Instrução.
Responda a estas perguntas sobre o trecho da Serra das Esmeraldas:
1. Em que ano aconteceram as conversas de Felipe Guillén?
2. O que significa o nome Itaberabuçu?
3. Em que município atual ficaria a serra?

Trecho do documento.
<<<<
Prof. Dr. Haruf Salmen Espindola

A primeira entrada no Rio Doce foi motivada pela busca da Serra das Esmeraldas. Tudo começou com as conversas de um tal Felipe Guillén, espanhol morador de Porto Seguro, em 1550. Segundo o castelhano, suas informações foram colhidas de índios recém-chegados do interior. Nas suas conversas com tais índios ficou sabendo que no interior existia uma serra a que chamavam Itaberabuçu, que significa “pedra que resplandece muito”, cintilando pontos verdes. Dessa história nasceu o mito da Serra das Esmeraldas, que supostamente ficava entre as bacias dos rios Doce e Jequitinhonha, onde hoje é o município de Itamarandiba.
>>>>
Dados armazenados.
<<<<
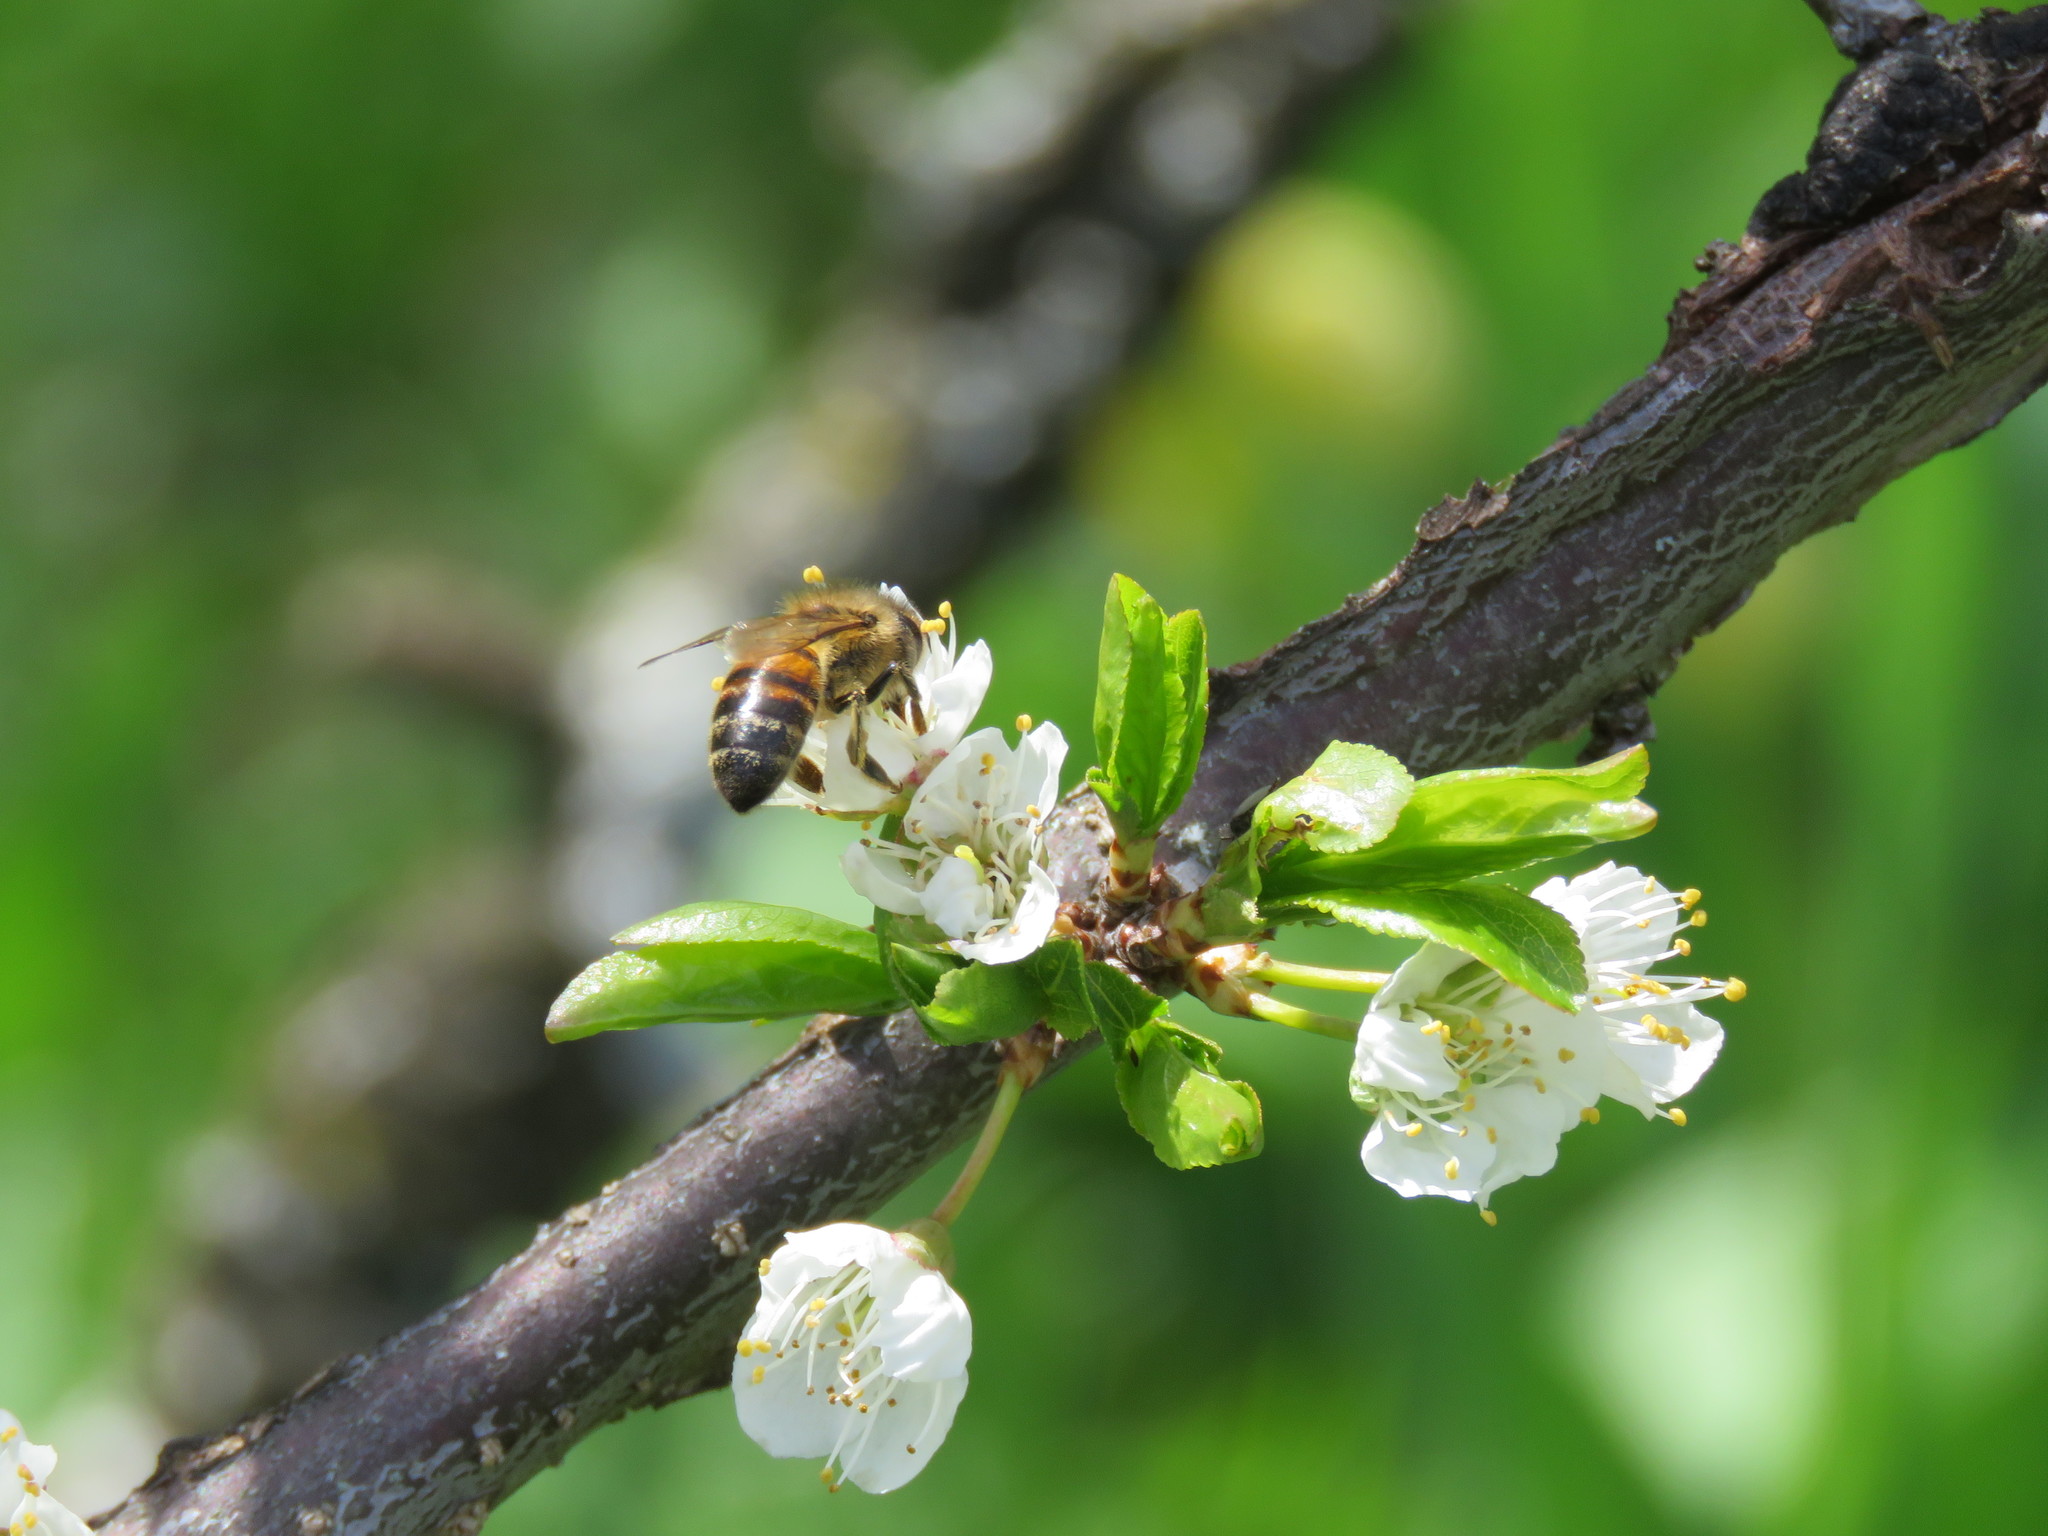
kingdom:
>>>>
Resultado da tarefa.
1. Em 1550.
2. Significa "pedra que resplandece muito".
3. Em Itamarandiba.